TASK BRIEF: Copy out every line of the material below word for word, keeping the original order.

Source data:
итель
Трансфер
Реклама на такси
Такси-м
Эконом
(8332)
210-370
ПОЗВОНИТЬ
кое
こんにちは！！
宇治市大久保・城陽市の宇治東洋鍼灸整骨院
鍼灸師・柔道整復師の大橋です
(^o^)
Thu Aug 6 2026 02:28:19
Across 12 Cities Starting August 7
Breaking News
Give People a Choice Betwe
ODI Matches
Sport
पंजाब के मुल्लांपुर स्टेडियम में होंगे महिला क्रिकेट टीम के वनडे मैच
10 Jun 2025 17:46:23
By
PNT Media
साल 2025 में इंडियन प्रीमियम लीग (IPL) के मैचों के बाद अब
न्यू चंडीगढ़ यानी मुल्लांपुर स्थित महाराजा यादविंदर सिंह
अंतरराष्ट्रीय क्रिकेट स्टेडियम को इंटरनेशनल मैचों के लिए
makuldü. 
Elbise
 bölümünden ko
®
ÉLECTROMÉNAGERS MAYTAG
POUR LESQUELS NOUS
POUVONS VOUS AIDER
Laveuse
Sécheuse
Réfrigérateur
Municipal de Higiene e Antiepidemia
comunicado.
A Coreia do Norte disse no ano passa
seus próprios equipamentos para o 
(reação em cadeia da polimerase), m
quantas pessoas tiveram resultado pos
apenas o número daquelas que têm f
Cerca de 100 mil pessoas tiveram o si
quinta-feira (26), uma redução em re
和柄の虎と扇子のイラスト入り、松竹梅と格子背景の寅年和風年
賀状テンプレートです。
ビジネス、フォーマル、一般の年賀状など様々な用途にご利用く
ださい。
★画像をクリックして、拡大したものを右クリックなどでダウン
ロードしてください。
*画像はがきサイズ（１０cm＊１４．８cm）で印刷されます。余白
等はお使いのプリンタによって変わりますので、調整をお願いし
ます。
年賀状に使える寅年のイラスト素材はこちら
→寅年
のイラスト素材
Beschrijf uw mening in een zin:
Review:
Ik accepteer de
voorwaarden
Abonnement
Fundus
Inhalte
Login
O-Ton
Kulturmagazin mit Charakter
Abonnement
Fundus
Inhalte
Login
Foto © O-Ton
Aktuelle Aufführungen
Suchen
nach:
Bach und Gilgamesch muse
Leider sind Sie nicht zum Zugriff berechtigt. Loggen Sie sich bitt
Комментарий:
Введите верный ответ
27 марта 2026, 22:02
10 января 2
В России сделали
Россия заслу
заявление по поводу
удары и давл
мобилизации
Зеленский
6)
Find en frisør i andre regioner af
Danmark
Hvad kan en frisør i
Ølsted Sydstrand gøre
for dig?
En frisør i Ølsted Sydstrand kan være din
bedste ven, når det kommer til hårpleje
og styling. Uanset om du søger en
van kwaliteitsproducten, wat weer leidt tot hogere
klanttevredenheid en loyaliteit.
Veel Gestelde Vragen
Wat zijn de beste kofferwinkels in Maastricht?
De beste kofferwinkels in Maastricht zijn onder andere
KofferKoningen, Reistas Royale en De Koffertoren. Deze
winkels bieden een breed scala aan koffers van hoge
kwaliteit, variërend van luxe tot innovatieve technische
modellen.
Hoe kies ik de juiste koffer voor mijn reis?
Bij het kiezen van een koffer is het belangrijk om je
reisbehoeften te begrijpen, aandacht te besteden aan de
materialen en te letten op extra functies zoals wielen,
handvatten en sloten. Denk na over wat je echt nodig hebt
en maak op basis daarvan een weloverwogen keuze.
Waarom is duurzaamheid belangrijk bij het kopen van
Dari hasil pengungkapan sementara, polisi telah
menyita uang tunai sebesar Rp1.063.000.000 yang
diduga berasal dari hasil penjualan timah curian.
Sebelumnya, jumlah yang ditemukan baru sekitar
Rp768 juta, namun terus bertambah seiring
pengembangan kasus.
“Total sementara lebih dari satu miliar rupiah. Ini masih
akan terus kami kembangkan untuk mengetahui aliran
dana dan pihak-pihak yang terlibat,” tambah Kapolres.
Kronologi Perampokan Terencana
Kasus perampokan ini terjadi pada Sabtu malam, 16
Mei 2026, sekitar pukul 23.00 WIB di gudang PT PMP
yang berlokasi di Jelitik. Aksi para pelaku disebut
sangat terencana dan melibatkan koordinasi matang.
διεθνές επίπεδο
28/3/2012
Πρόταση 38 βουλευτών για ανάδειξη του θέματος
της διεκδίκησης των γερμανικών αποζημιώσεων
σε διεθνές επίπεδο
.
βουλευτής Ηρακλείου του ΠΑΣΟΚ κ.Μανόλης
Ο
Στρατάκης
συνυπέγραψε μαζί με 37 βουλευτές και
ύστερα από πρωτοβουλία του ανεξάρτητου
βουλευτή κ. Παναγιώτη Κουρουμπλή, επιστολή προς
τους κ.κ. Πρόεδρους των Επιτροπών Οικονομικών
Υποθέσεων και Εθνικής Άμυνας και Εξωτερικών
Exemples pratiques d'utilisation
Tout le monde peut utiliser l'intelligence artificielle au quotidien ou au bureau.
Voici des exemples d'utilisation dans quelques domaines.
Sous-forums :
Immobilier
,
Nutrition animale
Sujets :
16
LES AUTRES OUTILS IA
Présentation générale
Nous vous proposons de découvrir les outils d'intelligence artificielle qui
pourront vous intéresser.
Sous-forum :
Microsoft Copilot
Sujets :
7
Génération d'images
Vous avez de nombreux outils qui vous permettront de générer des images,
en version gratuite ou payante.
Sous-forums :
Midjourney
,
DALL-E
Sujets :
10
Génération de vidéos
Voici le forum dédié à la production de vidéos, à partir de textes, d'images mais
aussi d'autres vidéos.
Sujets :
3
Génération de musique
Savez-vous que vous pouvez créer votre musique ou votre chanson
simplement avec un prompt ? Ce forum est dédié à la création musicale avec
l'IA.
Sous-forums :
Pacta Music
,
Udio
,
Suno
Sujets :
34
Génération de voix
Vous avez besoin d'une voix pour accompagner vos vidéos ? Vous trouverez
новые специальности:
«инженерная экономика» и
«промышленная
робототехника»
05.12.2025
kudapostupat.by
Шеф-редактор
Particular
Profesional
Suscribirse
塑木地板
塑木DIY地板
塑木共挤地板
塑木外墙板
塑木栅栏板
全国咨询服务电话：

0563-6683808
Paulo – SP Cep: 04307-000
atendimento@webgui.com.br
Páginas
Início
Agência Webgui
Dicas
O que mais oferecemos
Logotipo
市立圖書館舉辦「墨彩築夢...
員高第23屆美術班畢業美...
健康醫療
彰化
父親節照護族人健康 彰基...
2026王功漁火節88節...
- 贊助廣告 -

ANSWER TO THIS EXERCISE:
итель
Трансфер
Реклама на такси
Такси-м
Эконом
(8332)
210-370
ПОЗВОНИТЬ
кое
こんにちは！！
宇治市大久保・城陽市の宇治東洋鍼灸整骨院
鍼灸師・柔道整復師の大橋です
(^o^)
Thu Aug 6 2026 02:28:19
Across 12 Cities Starting August 7
Breaking News
Give People a Choice Betwe
ODI Matches
Sport
पंजाब के मुल्लांपुर स्टेडियम में होंगे महिला क्रिकेट टीम के वनडे मैच
10 Jun 2025 17:46:23
By
PNT Media
साल 2025 में इंडियन प्रीमियम लीग (IPL) के मैचों के बाद अब
न्यू चंडीगढ़ यानी मुल्लांपुर स्थित महाराजा यादविंदर सिंह
अंतरराष्ट्रीय क्रिकेट स्टेडियम को इंटरनेशनल मैचों के लिए
makuldü. 
Elbise
 bölümünden ko
®
ÉLECTROMÉNAGERS MAYTAG
POUR LESQUELS NOUS
POUVONS VOUS AIDER
Laveuse
Sécheuse
Réfrigérateur
Municipal de Higiene e Antiepidemia
comunicado.
A Coreia do Norte disse no ano passa
seus próprios equipamentos para o 
(reação em cadeia da polimerase), m
quantas pessoas tiveram resultado pos
apenas o número daquelas que têm f
Cerca de 100 mil pessoas tiveram o si
quinta-feira (26), uma redução em re
和柄の虎と扇子のイラスト入り、松竹梅と格子背景の寅年和風年
賀状テンプレートです。
ビジネス、フォーマル、一般の年賀状など様々な用途にご利用く
ださい。
★画像をクリックして、拡大したものを右クリックなどでダウン
ロードしてください。
*画像はがきサイズ（１０cm＊１４．８cm）で印刷されます。余白
等はお使いのプリンタによって変わりますので、調整をお願いし
ます。
年賀状に使える寅年のイラスト素材はこちら
→寅年
のイラスト素材
Beschrijf uw mening in een zin:
Review:
Ik accepteer de
voorwaarden
Abonnement
Fundus
Inhalte
Login
O-Ton
Kulturmagazin mit Charakter
Abonnement
Fundus
Inhalte
Login
Foto © O-Ton
Aktuelle Aufführungen
Suchen
nach:
Bach und Gilgamesch muse
Leider sind Sie nicht zum Zugriff berechtigt. Loggen Sie sich bitt
Комментарий:
Введите верный ответ
27 марта 2026, 22:02
10 января 2
В России сделали
Россия заслу
заявление по поводу
удары и давл
мобилизации
Зеленский
6)
Find en frisør i andre regioner af
Danmark
Hvad kan en frisør i
Ølsted Sydstrand gøre
for dig?
En frisør i Ølsted Sydstrand kan være din
bedste ven, når det kommer til hårpleje
og styling. Uanset om du søger en
van kwaliteitsproducten, wat weer leidt tot hogere
klanttevredenheid en loyaliteit.
Veel Gestelde Vragen
Wat zijn de beste kofferwinkels in Maastricht?
De beste kofferwinkels in Maastricht zijn onder andere
KofferKoningen, Reistas Royale en De Koffertoren. Deze
winkels bieden een breed scala aan koffers van hoge
kwaliteit, variërend van luxe tot innovatieve technische
modellen.
Hoe kies ik de juiste koffer voor mijn reis?
Bij het kiezen van een koffer is het belangrijk om je
reisbehoeften te begrijpen, aandacht te besteden aan de
materialen en te letten op extra functies zoals wielen,
handvatten en sloten. Denk na over wat je echt nodig hebt
en maak op basis daarvan een weloverwogen keuze.
Waarom is duurzaamheid belangrijk bij het kopen van
Dari hasil pengungkapan sementara, polisi telah
menyita uang tunai sebesar Rp1.063.000.000 yang
diduga berasal dari hasil penjualan timah curian.
Sebelumnya, jumlah yang ditemukan baru sekitar
Rp768 juta, namun terus bertambah seiring
pengembangan kasus.
“Total sementara lebih dari satu miliar rupiah. Ini masih
akan terus kami kembangkan untuk mengetahui aliran
dana dan pihak-pihak yang terlibat,” tambah Kapolres.
Kronologi Perampokan Terencana
Kasus perampokan ini terjadi pada Sabtu malam, 16
Mei 2026, sekitar pukul 23.00 WIB di gudang PT PMP
yang berlokasi di Jelitik. Aksi para pelaku disebut
sangat terencana dan melibatkan koordinasi matang.
διεθνές επίπεδο
28/3/2012
Πρόταση 38 βουλευτών για ανάδειξη του θέματος
της διεκδίκησης των γερμανικών αποζημιώσεων
σε διεθνές επίπεδο
.
βουλευτής Ηρακλείου του ΠΑΣΟΚ κ.Μανόλης
Ο
Στρατάκης
συνυπέγραψε μαζί με 37 βουλευτές και
ύστερα από πρωτοβουλία του ανεξάρτητου
βουλευτή κ. Παναγιώτη Κουρουμπλή, επιστολή προς
τους κ.κ. Πρόεδρους των Επιτροπών Οικονομικών
Υποθέσεων και Εθνικής Άμυνας και Εξωτερικών
Exemples pratiques d'utilisation
Tout le monde peut utiliser l'intelligence artificielle au quotidien ou au bureau.
Voici des exemples d'utilisation dans quelques domaines.
Sous-forums :
Immobilier
,
Nutrition animale
Sujets :
16
LES AUTRES OUTILS IA
Présentation générale
Nous vous proposons de découvrir les outils d'intelligence artificielle qui
pourront vous intéresser.
Sous-forum :
Microsoft Copilot
Sujets :
7
Génération d'images
Vous avez de nombreux outils qui vous permettront de générer des images,
en version gratuite ou payante.
Sous-forums :
Midjourney
,
DALL-E
Sujets :
10
Génération de vidéos
Voici le forum dédié à la production de vidéos, à partir de textes, d'images mais
aussi d'autres vidéos.
Sujets :
3
Génération de musique
Savez-vous que vous pouvez créer votre musique ou votre chanson
simplement avec un prompt ? Ce forum est dédié à la création musicale avec
l'IA.
Sous-forums :
Pacta Music
,
Udio
,
Suno
Sujets :
34
Génération de voix
Vous avez besoin d'une voix pour accompagner vos vidéos ? Vous trouverez
новые специальности:
«инженерная экономика» и
«промышленная
робототехника»
05.12.2025
kudapostupat.by
Шеф-редактор
Particular
Profesional
Suscribirse
塑木地板
塑木DIY地板
塑木共挤地板
塑木外墙板
塑木栅栏板
全国咨询服务电话：

0563-6683808
Paulo – SP Cep: 04307-000
atendimento@webgui.com.br
Páginas
Início
Agência Webgui
Dicas
O que mais oferecemos
Logotipo
市立圖書館舉辦「墨彩築夢...
員高第23屆美術班畢業美...
健康醫療
彰化
父親節照護族人健康 彰基...
2026王功漁火節88節...
- 贊助廣告 -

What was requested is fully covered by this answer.